▶ What you should do: Reproduce the data from the line containing "[395, 261, 415, 304]" through the line containing "Woman dressed in", both ends included, with no changes.

Stored items:
----------------------------------------

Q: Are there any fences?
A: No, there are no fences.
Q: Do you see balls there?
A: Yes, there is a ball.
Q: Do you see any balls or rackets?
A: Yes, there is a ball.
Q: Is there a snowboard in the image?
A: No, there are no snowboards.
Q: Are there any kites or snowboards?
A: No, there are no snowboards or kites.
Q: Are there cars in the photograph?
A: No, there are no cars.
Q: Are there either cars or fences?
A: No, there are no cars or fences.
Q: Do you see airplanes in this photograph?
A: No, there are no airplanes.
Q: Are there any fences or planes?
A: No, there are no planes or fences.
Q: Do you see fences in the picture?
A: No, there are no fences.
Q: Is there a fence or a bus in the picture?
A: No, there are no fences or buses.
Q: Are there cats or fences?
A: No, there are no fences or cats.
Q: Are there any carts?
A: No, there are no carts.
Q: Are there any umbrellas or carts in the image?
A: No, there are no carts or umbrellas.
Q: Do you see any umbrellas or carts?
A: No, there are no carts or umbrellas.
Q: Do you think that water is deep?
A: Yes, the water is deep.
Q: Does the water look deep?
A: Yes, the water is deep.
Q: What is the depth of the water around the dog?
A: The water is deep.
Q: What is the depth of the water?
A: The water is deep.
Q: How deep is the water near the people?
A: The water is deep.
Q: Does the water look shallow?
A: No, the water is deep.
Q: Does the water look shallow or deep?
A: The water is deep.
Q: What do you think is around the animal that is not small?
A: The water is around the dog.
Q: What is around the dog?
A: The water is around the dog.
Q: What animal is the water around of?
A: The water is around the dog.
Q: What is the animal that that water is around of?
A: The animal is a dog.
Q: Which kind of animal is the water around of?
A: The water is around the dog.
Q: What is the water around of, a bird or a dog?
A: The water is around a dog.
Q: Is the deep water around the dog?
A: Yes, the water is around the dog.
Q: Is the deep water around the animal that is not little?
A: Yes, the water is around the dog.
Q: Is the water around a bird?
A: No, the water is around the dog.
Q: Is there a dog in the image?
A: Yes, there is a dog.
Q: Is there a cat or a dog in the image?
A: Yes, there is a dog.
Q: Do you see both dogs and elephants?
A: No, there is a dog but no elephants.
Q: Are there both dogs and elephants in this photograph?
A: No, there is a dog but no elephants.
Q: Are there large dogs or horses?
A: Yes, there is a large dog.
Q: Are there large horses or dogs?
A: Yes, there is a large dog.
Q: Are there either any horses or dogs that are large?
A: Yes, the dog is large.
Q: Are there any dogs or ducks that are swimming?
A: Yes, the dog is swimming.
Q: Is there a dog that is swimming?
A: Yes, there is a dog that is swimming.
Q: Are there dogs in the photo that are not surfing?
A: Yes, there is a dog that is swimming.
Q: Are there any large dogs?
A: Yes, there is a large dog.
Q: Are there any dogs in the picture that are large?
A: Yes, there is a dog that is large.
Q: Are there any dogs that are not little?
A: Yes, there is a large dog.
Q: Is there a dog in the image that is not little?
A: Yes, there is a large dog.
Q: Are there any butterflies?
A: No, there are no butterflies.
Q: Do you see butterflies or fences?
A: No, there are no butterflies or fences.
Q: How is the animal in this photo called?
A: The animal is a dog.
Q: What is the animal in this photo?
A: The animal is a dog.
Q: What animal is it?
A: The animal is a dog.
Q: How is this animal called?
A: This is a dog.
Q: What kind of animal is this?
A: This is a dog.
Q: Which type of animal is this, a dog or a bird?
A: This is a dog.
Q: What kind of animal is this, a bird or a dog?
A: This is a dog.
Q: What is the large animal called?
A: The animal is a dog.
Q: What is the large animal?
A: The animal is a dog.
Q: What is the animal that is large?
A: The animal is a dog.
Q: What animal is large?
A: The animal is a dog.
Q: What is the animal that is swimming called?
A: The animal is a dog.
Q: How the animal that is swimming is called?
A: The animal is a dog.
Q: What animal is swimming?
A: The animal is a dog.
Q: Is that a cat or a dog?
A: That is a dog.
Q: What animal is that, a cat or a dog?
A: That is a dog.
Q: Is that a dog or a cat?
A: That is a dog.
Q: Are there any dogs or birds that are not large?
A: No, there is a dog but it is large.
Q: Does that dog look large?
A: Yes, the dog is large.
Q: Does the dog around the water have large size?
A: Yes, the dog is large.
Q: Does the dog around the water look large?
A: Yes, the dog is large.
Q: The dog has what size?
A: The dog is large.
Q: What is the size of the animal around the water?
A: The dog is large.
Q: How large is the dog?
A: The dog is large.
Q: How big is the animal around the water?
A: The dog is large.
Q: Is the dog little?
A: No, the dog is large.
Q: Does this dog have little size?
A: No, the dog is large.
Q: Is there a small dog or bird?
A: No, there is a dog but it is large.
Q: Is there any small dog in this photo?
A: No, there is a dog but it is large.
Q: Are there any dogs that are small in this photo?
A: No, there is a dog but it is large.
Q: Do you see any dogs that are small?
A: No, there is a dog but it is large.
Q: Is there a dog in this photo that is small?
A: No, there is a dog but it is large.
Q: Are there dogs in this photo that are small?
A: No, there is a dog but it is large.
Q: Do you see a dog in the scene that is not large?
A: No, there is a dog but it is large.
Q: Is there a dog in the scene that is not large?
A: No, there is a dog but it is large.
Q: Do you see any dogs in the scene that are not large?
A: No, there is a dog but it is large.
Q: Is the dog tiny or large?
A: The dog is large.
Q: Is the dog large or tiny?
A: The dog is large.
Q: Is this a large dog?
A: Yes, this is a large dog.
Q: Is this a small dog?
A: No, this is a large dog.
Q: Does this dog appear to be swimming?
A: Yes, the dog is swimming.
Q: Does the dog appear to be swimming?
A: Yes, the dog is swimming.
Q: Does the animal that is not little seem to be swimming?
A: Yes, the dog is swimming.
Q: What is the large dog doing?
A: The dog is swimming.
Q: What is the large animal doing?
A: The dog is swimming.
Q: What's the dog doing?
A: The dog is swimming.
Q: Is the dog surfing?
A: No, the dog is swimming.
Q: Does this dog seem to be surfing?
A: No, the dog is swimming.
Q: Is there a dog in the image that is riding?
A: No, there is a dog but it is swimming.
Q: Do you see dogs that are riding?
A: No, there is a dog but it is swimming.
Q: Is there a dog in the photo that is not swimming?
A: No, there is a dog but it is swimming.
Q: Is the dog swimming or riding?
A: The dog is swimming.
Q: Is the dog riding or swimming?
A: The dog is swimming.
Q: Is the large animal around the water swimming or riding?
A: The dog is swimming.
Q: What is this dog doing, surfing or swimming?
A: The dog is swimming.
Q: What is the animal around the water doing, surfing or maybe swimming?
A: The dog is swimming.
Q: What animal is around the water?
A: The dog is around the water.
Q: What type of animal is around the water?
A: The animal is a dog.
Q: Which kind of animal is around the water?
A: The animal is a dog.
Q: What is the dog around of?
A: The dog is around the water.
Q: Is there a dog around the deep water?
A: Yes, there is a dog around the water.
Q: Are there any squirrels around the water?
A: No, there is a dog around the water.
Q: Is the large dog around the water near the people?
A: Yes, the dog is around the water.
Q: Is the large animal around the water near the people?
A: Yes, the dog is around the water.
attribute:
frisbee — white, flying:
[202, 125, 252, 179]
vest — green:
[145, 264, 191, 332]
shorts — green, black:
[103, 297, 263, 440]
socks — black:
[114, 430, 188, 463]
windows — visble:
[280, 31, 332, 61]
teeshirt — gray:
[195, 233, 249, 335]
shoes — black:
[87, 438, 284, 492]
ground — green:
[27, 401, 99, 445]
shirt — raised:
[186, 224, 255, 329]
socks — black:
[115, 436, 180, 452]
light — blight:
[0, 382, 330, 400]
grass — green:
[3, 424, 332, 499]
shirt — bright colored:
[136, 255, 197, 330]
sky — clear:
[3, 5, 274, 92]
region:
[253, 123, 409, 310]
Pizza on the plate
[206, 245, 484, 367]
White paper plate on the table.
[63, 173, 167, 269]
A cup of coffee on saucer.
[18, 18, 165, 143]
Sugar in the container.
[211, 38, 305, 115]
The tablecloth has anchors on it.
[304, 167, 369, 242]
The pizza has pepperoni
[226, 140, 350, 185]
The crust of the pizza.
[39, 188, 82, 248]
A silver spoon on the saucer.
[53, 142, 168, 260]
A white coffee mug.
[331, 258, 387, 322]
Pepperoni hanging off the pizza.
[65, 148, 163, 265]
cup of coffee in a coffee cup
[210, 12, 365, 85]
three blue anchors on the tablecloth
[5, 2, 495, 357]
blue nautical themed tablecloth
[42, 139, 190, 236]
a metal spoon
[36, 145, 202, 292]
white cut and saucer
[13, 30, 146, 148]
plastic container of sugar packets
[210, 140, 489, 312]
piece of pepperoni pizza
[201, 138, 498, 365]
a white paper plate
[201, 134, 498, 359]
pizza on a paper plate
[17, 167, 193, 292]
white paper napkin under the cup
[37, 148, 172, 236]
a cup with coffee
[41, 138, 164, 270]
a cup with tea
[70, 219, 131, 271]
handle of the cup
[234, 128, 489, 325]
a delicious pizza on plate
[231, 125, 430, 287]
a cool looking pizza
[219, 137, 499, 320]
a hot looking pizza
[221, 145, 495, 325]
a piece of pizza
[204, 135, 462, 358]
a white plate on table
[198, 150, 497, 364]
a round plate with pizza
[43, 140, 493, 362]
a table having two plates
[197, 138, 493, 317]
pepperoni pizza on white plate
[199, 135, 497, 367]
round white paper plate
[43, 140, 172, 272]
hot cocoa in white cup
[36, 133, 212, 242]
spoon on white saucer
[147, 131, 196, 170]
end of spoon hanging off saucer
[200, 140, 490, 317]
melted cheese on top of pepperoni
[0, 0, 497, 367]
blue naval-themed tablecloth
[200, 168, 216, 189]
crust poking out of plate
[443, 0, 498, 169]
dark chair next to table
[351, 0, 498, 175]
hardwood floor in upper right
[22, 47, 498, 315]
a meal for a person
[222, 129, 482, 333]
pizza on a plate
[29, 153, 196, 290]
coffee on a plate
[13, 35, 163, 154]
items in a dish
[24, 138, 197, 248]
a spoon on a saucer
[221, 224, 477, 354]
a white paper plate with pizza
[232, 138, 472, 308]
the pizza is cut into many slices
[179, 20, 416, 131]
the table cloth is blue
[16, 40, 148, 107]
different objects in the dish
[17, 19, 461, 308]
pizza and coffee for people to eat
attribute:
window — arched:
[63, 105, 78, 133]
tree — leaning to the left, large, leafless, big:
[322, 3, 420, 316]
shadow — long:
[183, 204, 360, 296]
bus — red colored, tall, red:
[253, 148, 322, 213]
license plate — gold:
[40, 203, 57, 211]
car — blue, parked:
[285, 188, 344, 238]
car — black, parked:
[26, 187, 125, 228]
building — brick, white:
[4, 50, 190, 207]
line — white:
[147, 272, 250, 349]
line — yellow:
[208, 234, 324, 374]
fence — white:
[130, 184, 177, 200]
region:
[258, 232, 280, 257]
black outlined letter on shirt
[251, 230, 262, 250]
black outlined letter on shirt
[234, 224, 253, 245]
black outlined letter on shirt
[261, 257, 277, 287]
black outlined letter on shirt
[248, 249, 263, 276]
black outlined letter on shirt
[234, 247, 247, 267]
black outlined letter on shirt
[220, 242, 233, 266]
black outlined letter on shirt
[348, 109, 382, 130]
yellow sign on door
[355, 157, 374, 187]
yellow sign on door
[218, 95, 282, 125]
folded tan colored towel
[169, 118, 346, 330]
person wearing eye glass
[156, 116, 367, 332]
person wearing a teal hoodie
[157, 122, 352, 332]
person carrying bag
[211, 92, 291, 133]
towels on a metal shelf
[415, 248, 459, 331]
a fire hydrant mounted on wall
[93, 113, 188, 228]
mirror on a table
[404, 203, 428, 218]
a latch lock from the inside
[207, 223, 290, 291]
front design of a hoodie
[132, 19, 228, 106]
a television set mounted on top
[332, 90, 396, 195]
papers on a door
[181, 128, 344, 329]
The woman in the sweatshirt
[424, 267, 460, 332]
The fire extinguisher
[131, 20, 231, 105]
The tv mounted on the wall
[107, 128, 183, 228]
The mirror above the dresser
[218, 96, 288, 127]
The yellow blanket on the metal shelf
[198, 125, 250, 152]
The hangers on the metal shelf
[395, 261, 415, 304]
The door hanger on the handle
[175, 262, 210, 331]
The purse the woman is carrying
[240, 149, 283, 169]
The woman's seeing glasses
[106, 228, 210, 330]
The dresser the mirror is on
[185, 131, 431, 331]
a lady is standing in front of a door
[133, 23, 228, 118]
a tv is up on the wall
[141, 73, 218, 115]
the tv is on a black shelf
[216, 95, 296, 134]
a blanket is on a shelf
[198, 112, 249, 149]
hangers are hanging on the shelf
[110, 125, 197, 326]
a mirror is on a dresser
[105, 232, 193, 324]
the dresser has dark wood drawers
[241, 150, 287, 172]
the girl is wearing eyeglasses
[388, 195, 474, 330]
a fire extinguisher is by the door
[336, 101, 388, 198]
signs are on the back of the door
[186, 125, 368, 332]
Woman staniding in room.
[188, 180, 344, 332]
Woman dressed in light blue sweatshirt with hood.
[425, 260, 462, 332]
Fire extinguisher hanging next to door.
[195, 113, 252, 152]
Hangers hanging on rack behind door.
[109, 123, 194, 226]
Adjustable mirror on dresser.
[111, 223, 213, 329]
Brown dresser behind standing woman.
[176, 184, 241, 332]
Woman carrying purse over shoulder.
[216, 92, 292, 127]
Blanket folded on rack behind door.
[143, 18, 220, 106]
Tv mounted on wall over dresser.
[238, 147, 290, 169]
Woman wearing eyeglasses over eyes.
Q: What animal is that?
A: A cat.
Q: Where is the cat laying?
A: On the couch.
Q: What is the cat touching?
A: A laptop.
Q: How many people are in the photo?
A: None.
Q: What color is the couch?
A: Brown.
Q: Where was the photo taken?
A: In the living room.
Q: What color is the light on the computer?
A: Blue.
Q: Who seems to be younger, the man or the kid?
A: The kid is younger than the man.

----------------------------------------

▶ Expected answer:
[395, 261, 415, 304]
The door hanger on the handle
[175, 262, 210, 331]
The purse the woman is carrying
[240, 149, 283, 169]
The woman's seeing glasses
[106, 228, 210, 330]
The dresser the mirror is on
[185, 131, 431, 331]
a lady is standing in front of a door
[133, 23, 228, 118]
a tv is up on the wall
[141, 73, 218, 115]
the tv is on a black shelf
[216, 95, 296, 134]
a blanket is on a shelf
[198, 112, 249, 149]
hangers are hanging on the shelf
[110, 125, 197, 326]
a mirror is on a dresser
[105, 232, 193, 324]
the dresser has dark wood drawers
[241, 150, 287, 172]
the girl is wearing eyeglasses
[388, 195, 474, 330]
a fire extinguisher is by the door
[336, 101, 388, 198]
signs are on the back of the door
[186, 125, 368, 332]
Woman staniding in room.
[188, 180, 344, 332]
Woman dressed in light blue sweatshirt with hood.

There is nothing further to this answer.